Exercise prompt:
Starting at the first line of the data below, retype every line up to and including the one containing "Children engage in".

The records:
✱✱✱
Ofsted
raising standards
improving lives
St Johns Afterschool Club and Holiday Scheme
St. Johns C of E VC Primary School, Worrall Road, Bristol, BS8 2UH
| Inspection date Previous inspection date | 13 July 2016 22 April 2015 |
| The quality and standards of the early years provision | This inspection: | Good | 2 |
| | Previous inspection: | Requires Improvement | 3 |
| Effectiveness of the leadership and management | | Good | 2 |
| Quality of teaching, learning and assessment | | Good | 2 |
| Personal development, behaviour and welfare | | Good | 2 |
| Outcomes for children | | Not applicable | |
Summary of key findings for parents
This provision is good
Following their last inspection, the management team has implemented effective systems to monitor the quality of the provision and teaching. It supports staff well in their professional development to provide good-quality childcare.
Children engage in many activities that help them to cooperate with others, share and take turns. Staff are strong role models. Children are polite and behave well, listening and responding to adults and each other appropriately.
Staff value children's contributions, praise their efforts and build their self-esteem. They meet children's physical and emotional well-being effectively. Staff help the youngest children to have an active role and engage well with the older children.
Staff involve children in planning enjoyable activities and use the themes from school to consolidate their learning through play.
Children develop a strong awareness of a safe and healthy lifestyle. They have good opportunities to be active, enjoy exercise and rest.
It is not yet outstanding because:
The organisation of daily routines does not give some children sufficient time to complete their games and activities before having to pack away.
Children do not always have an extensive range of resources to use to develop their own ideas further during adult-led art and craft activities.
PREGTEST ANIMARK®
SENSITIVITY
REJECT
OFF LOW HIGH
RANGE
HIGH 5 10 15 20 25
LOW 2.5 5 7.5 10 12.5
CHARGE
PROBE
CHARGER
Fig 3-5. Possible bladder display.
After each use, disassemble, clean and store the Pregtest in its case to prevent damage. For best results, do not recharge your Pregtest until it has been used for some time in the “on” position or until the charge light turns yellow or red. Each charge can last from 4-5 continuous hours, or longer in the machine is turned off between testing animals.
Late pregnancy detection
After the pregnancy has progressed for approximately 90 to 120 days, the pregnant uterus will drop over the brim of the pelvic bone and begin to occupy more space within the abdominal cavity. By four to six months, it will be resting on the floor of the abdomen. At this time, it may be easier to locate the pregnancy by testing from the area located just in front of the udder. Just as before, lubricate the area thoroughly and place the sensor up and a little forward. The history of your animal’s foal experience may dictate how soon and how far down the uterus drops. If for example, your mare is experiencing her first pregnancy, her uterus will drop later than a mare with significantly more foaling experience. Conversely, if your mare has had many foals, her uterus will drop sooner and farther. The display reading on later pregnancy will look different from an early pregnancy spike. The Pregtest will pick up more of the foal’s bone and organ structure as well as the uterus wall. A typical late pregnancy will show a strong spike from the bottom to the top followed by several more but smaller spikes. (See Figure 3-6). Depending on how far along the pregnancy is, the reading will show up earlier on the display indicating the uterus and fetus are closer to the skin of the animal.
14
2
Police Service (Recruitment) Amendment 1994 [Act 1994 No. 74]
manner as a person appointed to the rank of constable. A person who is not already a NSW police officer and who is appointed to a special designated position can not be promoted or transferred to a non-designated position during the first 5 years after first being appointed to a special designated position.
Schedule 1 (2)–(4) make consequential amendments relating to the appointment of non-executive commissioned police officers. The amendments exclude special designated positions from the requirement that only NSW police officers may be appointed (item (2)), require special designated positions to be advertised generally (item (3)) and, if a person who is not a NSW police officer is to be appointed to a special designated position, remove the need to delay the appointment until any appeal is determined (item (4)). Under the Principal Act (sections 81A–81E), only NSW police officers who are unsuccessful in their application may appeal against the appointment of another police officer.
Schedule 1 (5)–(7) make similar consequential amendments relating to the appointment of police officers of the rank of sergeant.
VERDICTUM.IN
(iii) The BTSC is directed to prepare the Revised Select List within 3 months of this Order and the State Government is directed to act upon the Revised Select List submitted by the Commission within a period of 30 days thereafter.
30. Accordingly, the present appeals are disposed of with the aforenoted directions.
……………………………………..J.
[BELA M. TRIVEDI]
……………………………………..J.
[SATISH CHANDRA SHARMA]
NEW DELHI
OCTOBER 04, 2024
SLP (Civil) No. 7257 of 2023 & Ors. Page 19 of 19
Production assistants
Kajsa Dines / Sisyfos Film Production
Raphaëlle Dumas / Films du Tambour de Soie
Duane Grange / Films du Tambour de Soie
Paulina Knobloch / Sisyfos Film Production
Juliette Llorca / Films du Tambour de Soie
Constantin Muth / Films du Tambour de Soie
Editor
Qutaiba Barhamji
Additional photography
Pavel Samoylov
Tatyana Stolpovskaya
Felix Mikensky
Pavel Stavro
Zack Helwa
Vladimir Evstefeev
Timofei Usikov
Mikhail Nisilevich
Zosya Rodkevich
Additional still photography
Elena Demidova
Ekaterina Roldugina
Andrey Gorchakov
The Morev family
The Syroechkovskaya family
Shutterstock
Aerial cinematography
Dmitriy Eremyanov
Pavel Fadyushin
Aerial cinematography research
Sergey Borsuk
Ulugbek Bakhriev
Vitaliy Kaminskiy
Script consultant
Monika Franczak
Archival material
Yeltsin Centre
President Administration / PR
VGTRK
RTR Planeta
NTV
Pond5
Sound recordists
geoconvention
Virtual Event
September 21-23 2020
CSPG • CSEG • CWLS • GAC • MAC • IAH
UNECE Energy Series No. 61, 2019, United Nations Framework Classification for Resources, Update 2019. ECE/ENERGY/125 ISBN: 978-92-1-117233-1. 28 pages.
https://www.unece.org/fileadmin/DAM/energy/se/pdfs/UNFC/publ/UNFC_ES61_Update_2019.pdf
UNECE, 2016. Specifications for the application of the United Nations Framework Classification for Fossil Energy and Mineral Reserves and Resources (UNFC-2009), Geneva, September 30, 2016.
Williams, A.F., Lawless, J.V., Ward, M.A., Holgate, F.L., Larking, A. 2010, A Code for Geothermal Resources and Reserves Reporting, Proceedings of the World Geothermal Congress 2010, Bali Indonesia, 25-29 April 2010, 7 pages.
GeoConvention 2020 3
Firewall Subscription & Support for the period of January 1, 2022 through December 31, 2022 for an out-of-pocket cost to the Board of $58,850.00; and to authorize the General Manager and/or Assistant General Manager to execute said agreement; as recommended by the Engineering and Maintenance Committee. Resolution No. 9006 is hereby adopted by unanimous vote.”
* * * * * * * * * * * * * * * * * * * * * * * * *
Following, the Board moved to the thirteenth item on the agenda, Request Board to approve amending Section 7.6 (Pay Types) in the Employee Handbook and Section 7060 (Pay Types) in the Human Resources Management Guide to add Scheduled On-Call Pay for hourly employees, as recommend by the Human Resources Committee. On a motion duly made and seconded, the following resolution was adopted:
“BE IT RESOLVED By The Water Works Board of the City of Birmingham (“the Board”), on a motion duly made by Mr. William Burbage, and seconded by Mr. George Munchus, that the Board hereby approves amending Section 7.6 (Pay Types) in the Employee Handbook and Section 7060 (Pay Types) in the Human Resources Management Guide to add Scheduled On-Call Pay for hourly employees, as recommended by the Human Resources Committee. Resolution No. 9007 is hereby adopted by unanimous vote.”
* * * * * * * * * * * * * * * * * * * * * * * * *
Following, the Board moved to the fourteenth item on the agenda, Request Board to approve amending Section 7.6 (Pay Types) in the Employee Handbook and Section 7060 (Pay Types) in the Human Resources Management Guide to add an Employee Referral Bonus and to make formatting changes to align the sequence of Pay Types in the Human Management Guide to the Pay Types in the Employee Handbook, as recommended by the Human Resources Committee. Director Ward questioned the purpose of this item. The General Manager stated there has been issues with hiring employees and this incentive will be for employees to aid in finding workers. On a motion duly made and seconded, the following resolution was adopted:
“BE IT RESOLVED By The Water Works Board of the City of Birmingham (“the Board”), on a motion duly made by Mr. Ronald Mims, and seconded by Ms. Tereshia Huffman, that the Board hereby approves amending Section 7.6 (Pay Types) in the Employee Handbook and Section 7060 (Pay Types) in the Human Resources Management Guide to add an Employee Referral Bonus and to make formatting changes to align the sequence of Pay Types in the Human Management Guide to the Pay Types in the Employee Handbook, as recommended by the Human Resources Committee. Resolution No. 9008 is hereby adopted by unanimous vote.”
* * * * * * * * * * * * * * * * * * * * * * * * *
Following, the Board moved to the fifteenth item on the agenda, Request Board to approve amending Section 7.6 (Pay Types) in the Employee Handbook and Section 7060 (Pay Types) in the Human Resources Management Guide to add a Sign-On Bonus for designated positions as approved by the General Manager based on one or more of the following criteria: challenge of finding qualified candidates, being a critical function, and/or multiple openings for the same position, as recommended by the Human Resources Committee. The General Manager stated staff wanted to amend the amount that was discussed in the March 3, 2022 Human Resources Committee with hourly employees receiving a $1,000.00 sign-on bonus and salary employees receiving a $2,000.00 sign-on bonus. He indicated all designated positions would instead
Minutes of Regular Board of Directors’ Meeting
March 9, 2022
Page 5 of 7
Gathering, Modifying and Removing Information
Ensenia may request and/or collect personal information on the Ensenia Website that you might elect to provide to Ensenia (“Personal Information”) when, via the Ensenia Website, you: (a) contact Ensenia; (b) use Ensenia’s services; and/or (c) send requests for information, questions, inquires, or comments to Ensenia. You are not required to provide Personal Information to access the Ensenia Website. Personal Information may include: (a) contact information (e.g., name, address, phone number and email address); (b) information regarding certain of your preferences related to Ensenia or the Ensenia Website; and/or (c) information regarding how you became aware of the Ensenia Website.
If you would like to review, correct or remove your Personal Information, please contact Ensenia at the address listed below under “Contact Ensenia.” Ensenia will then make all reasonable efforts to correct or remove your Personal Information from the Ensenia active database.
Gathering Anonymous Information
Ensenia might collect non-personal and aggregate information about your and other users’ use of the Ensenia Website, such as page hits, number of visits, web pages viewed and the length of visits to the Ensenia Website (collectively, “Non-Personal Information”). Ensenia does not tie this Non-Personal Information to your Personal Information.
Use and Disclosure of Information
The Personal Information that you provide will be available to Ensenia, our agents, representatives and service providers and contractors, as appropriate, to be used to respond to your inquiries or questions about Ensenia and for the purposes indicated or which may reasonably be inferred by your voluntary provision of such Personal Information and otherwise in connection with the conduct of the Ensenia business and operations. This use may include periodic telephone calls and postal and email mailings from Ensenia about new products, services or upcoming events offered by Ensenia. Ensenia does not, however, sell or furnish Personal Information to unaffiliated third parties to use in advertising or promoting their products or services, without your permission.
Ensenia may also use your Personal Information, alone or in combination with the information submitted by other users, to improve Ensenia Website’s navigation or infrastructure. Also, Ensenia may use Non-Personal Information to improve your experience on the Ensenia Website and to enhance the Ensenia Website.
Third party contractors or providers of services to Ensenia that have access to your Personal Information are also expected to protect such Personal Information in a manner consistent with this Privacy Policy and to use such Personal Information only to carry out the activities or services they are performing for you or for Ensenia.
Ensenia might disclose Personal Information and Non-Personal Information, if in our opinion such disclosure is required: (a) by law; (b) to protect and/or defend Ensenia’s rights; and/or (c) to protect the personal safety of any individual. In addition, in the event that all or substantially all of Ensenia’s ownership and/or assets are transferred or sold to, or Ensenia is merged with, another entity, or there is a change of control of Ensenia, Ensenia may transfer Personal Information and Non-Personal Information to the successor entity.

Task result:
✱✱✱
Ofsted
raising standards
improving lives
St Johns Afterschool Club and Holiday Scheme
St. Johns C of E VC Primary School, Worrall Road, Bristol, BS8 2UH
| Inspection date Previous inspection date | 13 July 2016 22 April 2015 |
| The quality and standards of the early years provision | This inspection: | Good | 2 |
| | Previous inspection: | Requires Improvement | 3 |
| Effectiveness of the leadership and management | | Good | 2 |
| Quality of teaching, learning and assessment | | Good | 2 |
| Personal development, behaviour and welfare | | Good | 2 |
| Outcomes for children | | Not applicable | |
Summary of key findings for parents
This provision is good
Following their last inspection, the management team has implemented effective systems to monitor the quality of the provision and teaching. It supports staff well in their professional development to provide good-quality childcare.
Children engage in many activities that help them to cooperate with others, share and take turns. Staff are strong role models. Children are polite and behave well, listening and responding to adults and each other appropriately.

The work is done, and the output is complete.